No matter what how you thought the plumes compared this does not give an
absolute means of determining quality, its only relative. BTW no such
shoddily constructed boiler such as Rossi's is going to give dry steam.
These 90-95% numbers I've been seeing thrown about are for very well
designed boilers that are meant to produce dry steam and even then the
quality can drop if those boilers aren't maintained well. No way do I
consider that Rossi has even made the attempt to produce dry steam. For one
thing the inlet temp is room temp, outlet 100C, so there must be a gradient
for inbetwwn (neglecting 100C metal surfaces). This gives ample opportunity
to create wet steam.
----- Original Message -----
From: "Abd ul-Rahman Lomax" <a...@lomaxdesign.com>
To: <vortex-l@eskimo.com>; <vortex-l@eskimo.com>
Sent: Wednesday, August 17, 2011 7:19 PM
Subject: Re: [Vo]:Answering Krivit #3: eCat steam quality must be above 75%
(above 4300 Watts)
At 03:57 PM 8/17/2011, Jed Rothwell wrote:
Joe Catania wrote:
How do you explain the low velocity of steam at exit of E-Cat?

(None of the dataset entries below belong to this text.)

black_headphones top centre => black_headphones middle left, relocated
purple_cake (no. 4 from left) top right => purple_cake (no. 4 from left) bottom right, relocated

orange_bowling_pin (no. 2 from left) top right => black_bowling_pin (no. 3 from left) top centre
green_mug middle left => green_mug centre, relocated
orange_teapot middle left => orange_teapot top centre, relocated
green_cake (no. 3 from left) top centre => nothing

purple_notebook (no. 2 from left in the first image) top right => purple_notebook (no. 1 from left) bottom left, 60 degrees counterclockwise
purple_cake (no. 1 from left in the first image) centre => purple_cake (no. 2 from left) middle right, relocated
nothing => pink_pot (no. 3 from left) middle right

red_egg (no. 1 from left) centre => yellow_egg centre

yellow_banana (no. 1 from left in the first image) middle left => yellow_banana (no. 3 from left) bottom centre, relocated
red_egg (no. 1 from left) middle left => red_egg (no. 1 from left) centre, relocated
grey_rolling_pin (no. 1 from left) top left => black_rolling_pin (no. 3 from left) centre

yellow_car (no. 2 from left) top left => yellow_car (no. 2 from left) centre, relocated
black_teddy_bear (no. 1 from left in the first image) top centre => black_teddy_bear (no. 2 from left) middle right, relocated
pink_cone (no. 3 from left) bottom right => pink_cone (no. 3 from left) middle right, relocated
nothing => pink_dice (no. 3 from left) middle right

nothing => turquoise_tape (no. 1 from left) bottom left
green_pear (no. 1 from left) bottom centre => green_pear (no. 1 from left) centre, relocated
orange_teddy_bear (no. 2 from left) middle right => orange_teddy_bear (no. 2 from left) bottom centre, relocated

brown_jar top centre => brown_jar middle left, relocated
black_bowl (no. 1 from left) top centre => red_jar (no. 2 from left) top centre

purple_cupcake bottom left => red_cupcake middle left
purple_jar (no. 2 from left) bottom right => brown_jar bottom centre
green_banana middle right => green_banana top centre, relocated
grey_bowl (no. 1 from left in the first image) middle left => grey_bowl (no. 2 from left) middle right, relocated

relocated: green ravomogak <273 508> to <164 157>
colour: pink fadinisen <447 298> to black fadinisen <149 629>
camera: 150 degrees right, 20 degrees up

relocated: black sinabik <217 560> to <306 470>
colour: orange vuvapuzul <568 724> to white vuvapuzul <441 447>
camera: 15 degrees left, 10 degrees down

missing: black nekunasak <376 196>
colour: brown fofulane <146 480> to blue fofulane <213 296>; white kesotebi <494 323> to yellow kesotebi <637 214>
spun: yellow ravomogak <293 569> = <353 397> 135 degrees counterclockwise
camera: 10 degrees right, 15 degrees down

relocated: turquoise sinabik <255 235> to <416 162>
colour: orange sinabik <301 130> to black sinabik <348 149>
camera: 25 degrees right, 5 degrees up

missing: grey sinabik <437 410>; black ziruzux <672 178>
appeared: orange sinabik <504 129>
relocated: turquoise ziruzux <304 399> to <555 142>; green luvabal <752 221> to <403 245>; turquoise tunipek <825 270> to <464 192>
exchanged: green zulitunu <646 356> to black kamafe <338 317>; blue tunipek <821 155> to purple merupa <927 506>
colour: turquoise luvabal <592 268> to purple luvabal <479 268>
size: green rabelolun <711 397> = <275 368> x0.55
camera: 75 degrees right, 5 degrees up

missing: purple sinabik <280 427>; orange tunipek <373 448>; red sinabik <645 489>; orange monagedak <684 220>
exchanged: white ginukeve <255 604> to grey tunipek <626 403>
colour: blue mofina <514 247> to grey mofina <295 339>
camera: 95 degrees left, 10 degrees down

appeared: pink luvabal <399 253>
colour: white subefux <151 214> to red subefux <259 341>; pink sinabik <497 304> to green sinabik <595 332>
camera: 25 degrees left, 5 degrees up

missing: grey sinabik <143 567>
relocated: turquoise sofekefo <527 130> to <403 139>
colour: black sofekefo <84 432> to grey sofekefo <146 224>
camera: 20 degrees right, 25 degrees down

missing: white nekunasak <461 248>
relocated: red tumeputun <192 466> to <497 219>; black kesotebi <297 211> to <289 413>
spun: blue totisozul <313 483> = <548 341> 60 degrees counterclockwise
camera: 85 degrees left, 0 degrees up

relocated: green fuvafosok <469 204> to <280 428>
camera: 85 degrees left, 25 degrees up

No one measured the velocity as far as I know. There were some videos
taken of it, but they do not prove anything.
To anyone who has studied the volume of steam expected from full
vaporization as claimed, those videos raise substantial suspicion that the
power is much less.
I recently borrowed a steam cleaner trying to fix bathroom grout. I looked
at videos of other ones on the Internet. Judging roughly by appearances
only, that is, the length of the plum, the part where it becomes visible,
the amount of water being vaporized, the Rossi device looks to me like
other steam machines that consume 2 to 4 kW. The others have much shorter
hoses, with a narrow orifice at the end, and a shut off-valve. I am
comparing them when the valve has been open for a while.
It's very hard to tell, for sure. This is no way to run a demonstration,
if you care at all about "convincing."